Hey everyone! I'm currently working with four VPCs—dev, stage, production, and internal—and I'm planning to set up our GitLab server, Grafana stack, and VPN server within the internal VPC CIDR. We'll host the Grafana stack and GitLab runners on our EKS cluster. My main question is whether it's a good idea to set the EKS cluster's "Cluster Endpoint access" to "Private" and utilize Transit Gateway to allow communication between the internal VPC and the other VPCs (dev, stage, production). I've seen some setups implementing a "Public and Private" model with a strong focus on Security Groups for access. Any insights or helpful documentation on this would be greatly appreciated!
4 Answers
It’ll be easier to manage different environments by using AWS Organizations, and you can apply the same Terraform code across accounts with different tags or variables. Setting private endpoints will ensure your apps can access the EKS API without routing through the public internet, which is great for your runners. Public access might be necessary depending on your needs, but prioritizing private access along with VPN is generally safer. Also, if you’re just starting out, consider keeping things simple. Starting with ECS, EC2, or Lambda might be more cost-effective than jumping straight into a comprehensive Kubernetes setup.
Before you proceed, it's essential to set up an AWS Organization. This involves creating a billing account, an org account, and separate accounts for dev, stage, production, and internal.

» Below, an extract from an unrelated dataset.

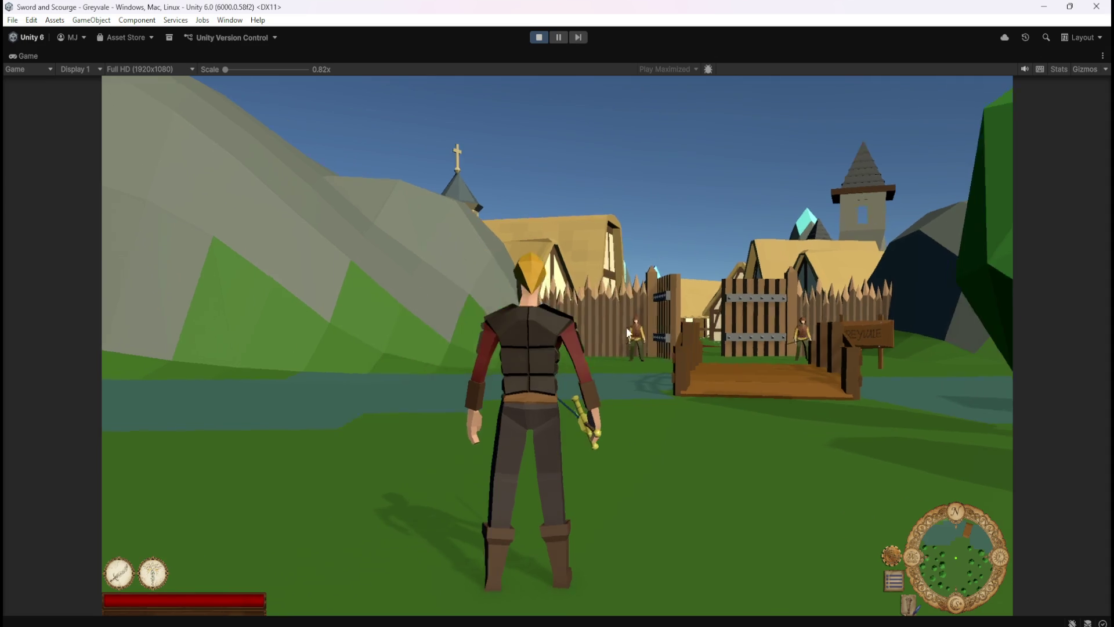
- Run the character from the bridge through the village to the graveyard skeleton
key(w)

Doing so will keep your billing organized and clear.
I support your plan! Go for the private cluster endpoint and connect it through the Transit Gateway. Just make sure you're setting up DNS and routing correctly to avoid any hiccups.
While I'm not completely sure about the endpoint configuration, I recommend enhancing your isolation by creating separate AWS accounts for your dev, prod, and infrastructure environments. You can connect them under an organization, which keeps everything streamlined while managing only one bill. This separation reduces the risk of issues in dev affecting prod and allows for tighter restrictions on production resources.
Absolutely! Organizing your billing this way is far cleaner than trying to manage it through tags.